====== SELECTION ======

A Pakistani court convicted former Prime Minister Imran Khan of revealing official secrets on Tuesday and sentenced him to 10 years — the latest in a slew of legal cases that supporters say are meant to sideline the imprisoned former cricket star just days ahead of parliamentary elections.
The Islamist politician, who was ousted in a no-confidence vote in 2022, is not on the ballot because he is already serving a three-year prison term — and more than 150 other cases are still pending against him. He nonetheless remains a potent political force because of his grassroots following and anti-establishment rhetoric.
However, Pakistan saw violent demonstrations after Khan’s arrest last year, and authorities have cracked down on his supporters and party since then, making them wary of staging rallies.

======

▸ **DIRECTION**:
From the passage on Imran Khan's conviction, write out the text from "A Pakistani court" up to and including "of staging rallies.", swapping "slew" for "string". Nothing here depends on the items.

====== ENTRIES SHOWN ======

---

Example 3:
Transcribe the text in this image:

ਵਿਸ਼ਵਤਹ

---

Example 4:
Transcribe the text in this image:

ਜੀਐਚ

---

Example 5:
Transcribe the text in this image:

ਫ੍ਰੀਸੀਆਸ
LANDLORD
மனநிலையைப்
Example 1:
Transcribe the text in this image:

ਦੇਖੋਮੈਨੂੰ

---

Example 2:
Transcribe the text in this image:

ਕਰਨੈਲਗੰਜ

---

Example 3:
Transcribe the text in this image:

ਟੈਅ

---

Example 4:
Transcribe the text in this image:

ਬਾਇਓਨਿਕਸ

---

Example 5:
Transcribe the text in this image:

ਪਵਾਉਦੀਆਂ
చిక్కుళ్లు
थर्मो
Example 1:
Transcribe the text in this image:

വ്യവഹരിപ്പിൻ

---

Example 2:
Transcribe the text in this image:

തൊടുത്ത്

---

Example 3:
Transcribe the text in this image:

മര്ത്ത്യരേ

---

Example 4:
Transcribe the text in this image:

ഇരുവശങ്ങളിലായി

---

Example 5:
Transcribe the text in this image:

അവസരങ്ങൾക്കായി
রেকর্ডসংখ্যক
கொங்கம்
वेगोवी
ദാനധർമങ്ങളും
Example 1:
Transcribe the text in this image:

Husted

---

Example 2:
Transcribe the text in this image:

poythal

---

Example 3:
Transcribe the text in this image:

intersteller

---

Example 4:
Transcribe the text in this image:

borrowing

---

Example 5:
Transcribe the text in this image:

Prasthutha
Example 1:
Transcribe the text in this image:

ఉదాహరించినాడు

======
====== ENTRIES SHOWN ======

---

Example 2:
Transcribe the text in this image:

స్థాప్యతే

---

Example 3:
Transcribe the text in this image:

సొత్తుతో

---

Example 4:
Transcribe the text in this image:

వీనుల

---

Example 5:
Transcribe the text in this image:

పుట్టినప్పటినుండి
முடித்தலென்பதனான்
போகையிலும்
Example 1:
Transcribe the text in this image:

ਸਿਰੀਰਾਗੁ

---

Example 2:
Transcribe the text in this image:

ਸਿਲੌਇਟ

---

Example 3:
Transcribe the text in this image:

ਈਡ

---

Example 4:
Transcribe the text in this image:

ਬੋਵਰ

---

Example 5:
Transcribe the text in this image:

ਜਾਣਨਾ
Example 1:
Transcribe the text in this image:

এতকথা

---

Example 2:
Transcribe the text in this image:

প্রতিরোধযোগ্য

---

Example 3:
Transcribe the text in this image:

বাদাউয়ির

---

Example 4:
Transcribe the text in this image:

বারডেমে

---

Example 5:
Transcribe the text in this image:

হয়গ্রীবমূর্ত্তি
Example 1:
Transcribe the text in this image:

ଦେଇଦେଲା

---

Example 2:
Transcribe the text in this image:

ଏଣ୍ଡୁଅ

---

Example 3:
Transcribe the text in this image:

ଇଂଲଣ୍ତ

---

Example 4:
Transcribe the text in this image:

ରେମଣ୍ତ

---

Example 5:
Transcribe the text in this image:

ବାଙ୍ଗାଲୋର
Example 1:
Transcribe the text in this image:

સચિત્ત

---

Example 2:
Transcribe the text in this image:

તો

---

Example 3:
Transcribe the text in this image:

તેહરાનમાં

======
====== ENTRIES SHOWN ======

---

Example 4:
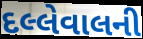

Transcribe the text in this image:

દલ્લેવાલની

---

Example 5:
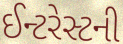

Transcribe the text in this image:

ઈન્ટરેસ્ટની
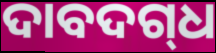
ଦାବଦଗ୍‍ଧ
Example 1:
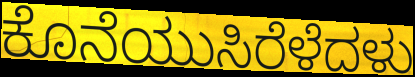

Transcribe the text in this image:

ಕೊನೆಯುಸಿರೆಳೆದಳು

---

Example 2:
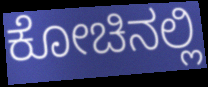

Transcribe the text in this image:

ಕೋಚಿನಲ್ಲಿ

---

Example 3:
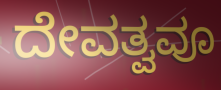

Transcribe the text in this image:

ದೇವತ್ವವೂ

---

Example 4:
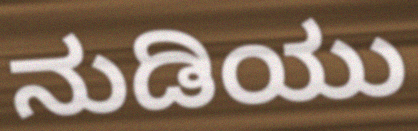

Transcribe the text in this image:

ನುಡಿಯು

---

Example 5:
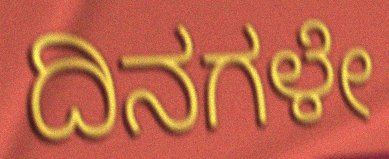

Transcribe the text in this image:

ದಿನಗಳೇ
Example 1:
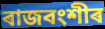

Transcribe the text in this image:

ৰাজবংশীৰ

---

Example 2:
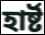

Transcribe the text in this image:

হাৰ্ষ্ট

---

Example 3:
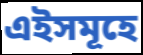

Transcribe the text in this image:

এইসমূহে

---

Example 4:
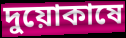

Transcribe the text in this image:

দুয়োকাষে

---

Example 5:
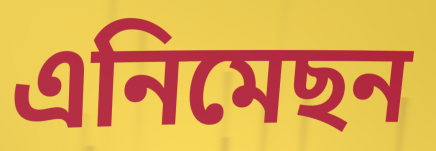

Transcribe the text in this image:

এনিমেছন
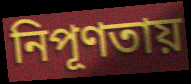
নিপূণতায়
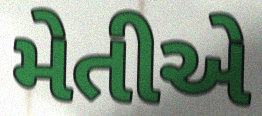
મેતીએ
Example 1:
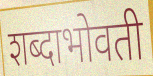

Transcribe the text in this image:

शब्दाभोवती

======

▸ **WRITTEN ANSWER**:
A Pakistani court convicted former Prime Minister Imran Khan of revealing official secrets on Tuesday and sentenced him to 10 years — the latest in a string of legal cases that supporters say are meant to sideline the imprisoned former cricket star just days ahead of parliamentary elections.
The Islamist politician, who was ousted in a no-confidence vote in 2022, is not on the ballot because he is already serving a three-year prison term — and more than 150 other cases are still pending against him. He nonetheless remains a potent political force because of his grassroots following and anti-establishment rhetoric.
However, Pakistan saw violent demonstrations after Khan’s arrest last year, and authorities have cracked down on his supporters and party since then, making them wary of staging rallies.